The car completed a full 24-hour test at Sebring, Florida, earlier this year, Knaus said, and is capable of finishing the race. Button believes NASCAR will leave a lasting impression no matter what happens.

“If you haven’t seen this car live yet, it’s an absolute beast,” Button said. “When you see and hear it go by, it just puts a massive smile on your face.”

For Hendrick, the effort is the first in his newfound embrace of racing outside NASCAR, the stock car series founded long ago in the American South. Aside from the Le Mans project, he will own the Indy car that Kyle Larson drives for Arrow McLaren in next year’s Indianapolis 500 and it will be sponsored by his automotive company.

“If you’d have told me I’d be racing at Le Mans and Indianapolis within the same year, I’d never have believed you,” Hendrick told AP. “But we’re doing both and we’re going to do it right.”

Le Mans 24 Hour Race - Car Parade
Fans gather around the NASCAR Next Gen Chevrolet Camaro ZL1 that is the Garage 56 entry for the 100th 24 Hours of Le Mans at the Circuit de la Sarthe (Chris Graythen/Getty Images).

General Motors is celebrating the achievement with a 2024 Chevrolet Camaro ZL1 Garage 56 Edition and only 56 will be available to collectors later this year.

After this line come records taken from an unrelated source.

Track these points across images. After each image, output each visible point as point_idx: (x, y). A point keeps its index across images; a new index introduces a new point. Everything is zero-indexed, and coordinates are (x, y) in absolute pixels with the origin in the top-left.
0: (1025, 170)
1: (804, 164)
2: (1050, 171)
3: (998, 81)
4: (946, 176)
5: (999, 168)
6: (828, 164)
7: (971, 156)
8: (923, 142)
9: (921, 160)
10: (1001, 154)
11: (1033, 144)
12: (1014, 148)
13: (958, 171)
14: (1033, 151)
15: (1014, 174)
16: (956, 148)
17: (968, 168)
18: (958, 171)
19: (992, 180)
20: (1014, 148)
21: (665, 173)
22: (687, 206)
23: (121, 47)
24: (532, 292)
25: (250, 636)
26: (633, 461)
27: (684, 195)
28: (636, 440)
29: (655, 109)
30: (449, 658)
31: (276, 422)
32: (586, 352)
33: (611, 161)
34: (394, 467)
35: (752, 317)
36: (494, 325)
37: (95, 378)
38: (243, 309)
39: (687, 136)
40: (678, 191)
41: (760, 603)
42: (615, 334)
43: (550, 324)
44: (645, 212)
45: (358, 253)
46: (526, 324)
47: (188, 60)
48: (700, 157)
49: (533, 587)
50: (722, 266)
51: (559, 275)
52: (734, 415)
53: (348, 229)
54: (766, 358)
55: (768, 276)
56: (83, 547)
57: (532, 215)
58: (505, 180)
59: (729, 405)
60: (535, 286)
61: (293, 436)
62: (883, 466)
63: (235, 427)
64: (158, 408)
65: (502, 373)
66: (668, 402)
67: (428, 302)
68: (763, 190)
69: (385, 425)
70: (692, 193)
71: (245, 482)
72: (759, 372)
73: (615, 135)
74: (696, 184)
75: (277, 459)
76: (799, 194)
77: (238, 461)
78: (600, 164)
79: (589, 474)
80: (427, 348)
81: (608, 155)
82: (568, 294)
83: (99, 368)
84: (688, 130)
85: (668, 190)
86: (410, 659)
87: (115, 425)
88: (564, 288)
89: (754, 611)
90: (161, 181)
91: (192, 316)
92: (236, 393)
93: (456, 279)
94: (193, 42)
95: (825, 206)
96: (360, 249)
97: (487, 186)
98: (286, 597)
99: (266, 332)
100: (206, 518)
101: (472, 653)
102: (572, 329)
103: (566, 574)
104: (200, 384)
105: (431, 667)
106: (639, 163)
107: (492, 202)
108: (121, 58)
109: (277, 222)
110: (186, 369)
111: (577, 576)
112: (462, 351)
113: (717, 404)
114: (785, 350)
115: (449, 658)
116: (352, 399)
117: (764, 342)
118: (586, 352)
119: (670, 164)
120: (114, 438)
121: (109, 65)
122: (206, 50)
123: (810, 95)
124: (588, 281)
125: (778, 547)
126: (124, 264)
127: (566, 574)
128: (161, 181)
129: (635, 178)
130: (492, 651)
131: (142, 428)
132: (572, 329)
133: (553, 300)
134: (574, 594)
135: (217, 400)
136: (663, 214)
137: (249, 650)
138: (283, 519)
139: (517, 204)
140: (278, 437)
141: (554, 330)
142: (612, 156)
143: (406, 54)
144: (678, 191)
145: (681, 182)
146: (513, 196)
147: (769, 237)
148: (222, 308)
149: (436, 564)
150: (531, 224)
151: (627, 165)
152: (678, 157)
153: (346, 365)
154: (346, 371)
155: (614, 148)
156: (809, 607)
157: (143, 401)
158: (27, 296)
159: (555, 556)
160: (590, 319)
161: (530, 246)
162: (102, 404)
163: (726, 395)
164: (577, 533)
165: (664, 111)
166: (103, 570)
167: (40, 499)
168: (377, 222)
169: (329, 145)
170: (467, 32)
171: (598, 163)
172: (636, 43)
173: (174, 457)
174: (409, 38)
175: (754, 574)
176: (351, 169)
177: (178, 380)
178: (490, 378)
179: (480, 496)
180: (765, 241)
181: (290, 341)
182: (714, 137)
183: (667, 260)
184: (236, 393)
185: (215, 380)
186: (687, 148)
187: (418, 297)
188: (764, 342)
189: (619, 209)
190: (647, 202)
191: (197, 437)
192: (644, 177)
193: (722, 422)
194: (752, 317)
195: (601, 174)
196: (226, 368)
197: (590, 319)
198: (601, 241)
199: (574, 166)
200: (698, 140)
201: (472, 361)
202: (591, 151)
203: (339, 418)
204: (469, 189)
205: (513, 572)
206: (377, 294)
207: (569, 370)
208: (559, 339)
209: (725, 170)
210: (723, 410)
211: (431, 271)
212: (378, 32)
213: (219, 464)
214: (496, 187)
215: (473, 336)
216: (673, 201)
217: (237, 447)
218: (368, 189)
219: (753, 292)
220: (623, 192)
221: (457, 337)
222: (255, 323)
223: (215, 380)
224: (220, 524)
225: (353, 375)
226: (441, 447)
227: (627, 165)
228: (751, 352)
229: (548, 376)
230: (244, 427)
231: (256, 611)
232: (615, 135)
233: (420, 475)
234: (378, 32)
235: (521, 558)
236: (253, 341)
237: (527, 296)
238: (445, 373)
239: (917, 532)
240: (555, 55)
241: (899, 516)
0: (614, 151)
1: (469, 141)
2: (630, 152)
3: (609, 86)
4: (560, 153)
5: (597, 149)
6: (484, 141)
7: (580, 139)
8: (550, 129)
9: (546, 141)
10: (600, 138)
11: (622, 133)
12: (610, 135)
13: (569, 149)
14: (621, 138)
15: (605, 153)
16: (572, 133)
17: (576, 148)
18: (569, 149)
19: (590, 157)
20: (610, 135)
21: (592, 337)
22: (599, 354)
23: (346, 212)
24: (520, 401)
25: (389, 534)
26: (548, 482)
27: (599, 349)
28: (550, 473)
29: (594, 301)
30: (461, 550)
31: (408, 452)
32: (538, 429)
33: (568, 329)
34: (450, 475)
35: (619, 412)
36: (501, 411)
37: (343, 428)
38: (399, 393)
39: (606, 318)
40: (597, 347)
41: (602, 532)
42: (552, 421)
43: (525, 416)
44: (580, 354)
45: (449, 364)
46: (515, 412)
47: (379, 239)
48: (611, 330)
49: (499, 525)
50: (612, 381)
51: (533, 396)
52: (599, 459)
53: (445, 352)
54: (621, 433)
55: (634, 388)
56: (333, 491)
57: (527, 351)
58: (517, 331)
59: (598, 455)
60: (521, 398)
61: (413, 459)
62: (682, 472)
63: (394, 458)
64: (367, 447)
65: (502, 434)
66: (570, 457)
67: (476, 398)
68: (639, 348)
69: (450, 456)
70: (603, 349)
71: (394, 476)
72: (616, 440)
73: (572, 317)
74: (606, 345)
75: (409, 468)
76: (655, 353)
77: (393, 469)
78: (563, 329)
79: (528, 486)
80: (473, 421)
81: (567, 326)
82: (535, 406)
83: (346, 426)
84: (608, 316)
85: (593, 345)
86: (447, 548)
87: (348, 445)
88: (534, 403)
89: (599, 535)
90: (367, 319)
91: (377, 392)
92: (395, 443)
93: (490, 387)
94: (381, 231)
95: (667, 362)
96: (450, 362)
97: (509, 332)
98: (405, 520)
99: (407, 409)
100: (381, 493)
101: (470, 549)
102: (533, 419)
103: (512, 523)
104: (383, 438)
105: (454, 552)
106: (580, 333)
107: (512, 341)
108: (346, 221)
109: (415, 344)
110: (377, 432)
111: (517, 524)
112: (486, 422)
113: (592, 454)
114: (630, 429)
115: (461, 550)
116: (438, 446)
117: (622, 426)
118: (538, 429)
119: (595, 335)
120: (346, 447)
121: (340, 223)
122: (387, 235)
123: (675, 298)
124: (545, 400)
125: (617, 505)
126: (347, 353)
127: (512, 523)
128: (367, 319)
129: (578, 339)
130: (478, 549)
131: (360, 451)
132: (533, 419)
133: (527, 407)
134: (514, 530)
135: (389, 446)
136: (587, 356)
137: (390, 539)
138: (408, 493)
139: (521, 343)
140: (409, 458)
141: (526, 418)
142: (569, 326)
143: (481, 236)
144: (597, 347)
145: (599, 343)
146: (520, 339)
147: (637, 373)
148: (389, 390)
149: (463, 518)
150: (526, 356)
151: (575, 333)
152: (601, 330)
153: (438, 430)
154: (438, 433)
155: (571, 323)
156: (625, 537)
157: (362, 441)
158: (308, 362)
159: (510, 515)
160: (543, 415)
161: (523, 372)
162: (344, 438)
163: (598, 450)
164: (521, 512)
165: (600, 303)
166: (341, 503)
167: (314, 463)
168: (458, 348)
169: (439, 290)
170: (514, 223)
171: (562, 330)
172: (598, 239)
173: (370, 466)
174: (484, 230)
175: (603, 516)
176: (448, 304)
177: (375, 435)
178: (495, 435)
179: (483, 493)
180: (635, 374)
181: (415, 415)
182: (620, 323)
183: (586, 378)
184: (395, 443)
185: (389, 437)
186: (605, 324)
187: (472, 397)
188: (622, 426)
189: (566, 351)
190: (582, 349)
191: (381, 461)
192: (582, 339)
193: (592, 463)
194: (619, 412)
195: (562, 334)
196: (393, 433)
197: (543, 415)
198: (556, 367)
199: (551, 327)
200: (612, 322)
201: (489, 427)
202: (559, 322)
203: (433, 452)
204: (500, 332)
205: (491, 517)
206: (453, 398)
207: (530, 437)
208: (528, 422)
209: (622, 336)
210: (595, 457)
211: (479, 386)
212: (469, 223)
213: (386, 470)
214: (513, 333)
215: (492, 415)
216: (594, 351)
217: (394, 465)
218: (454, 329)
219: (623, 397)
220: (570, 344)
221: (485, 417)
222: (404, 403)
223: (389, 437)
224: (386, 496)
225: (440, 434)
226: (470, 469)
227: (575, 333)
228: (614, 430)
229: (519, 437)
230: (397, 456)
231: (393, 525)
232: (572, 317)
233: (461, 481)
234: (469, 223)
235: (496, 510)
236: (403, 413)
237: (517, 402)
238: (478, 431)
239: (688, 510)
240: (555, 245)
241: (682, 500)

“Even though Chevrolet has been racing since its inception in 1911, we’ve never done anything quite like Garage 56,” said GM President Mark Reuss. “A NASCAR stock car running at Le Mans is something fans doubted they would see again.”

The race hasn’t even started yet, but Hendrick has enjoyed it so much that he doesn’t want the project to end.

“It’s like a shame to go through all this and do all this, and then Sunday it’s done,” Hendrick said. “It’s just really special to be here.”